The Usual Suspects, sorti en 1995, a été réalisé par Bryan Singer (X-Men 1 et 2, et le futur Superman Returns). Pour ceux qui ne connaissent pas ce film, c'est bien dommage car il possède l'un des meilleurs scénarios de ces dix dernières années.
L'intrigue du film
La trame de l'histoire est assez simple : cinq malfrats sont chargés d'un boulot dangereux et pourront se partager 90 millions de dollars s'ils sont encore vivants. Mais rien ne se déroulera comme prévu. Pendant toute la durée du film, nous suivons des flash-back lors de l'interrogatoire du suspect n°1 : Verbal Kint, qui dévoile le cerveau de l'affaire — le redoutable Keyser Söze. Peu à peu, Verbal Kint dresse un portrait terrifiant de cet homme machiavélique que personne n'a jamais vu...
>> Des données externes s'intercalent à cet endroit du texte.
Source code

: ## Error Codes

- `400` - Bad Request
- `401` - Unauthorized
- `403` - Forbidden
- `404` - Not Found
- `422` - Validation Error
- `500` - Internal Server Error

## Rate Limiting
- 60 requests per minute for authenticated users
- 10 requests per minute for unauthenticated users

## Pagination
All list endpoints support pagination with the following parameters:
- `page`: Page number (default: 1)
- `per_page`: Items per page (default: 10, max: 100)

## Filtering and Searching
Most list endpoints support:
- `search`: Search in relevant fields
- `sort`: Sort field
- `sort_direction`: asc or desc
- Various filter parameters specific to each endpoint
Une distribution prestigieuse
On y retrouve Gabriel Byrne (Dean Keaton), Stephen Baldwin (Michael McManus), Benicio Del Toro (Fred Fenster), Chazz Palminteri (Dave Kujan) et Kevin Spacey (Verbal Kint). À noter que Kevin Spacey a décroché l'Oscar du meilleur acteur dans un second rôle pour son interprétation irréprochable. Le succès du film, le réalisateur le doit entre autres à la performance de cet acteur.
Un film à découvrir sans connaître le secret
Je voudrais vous en dire plus sur l'histoire, mais malheureusement je ne peux pas — sinon il n'y a plus d'intérêt. Le spectateur n'en sait pas plus que les agents du FBI qui mènent l'enquête : il découvre en même temps le plan machiavélique de ce fameux Keyser Söze. Au fait, quel acteur joue ce personnage ? C'est un secret.
Un scénario unique en son genre
Pour ceux qui ont eu la chance de voir ce film, ils se divisent en deux catégories : ceux qui ont aimé et ceux qui ont détesté. Il n'y a pas de demi-mesure. Le scénario est unique en son genre — pour l'instant, je n'ai pas encore vu un scénario qui l'égale. Pour ceux qui vont le voir, ne cherchez pas les défauts, il n'y en a pas.
C'est un grand film, d'un réalisateur de talent comme tout le monde le sait. Mais attendez-vous à être manipulés... car le cerveau de l'histoire n'est pas celui que l'on pense.